SOURCE INFORMATION:
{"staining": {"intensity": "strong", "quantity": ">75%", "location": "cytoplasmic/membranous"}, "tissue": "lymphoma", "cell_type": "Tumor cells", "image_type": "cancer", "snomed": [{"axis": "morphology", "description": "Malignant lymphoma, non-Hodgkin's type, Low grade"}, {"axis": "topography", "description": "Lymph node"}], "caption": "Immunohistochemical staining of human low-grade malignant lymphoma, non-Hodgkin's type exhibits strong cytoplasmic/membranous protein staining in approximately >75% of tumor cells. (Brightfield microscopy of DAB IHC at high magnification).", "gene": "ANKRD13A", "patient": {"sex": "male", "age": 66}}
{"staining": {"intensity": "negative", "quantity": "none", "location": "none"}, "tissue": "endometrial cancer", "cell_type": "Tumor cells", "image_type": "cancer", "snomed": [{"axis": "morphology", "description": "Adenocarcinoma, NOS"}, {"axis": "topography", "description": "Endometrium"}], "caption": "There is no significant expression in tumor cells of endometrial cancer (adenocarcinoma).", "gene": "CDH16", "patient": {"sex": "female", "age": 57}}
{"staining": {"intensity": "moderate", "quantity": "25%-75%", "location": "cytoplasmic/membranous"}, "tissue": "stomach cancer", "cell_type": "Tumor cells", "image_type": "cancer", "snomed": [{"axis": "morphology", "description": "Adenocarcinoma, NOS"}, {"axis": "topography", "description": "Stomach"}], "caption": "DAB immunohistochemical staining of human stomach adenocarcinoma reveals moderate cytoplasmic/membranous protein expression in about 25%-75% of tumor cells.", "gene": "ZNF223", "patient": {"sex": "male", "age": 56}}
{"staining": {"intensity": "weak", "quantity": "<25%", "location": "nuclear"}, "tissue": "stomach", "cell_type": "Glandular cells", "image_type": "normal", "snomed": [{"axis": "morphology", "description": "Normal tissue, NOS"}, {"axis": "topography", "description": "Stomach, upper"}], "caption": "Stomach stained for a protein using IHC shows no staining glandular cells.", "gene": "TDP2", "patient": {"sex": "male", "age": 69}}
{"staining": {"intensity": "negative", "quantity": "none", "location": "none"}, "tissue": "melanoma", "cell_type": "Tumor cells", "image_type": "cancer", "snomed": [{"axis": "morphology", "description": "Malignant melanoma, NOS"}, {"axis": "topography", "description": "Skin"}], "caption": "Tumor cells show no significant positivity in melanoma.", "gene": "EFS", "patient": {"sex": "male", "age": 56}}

WHAT YOU ARE ASKED TO DO:
If a line in the entries holds the word "significant", count it. Report the total only.

RESULT OF THE EXERCISE:
2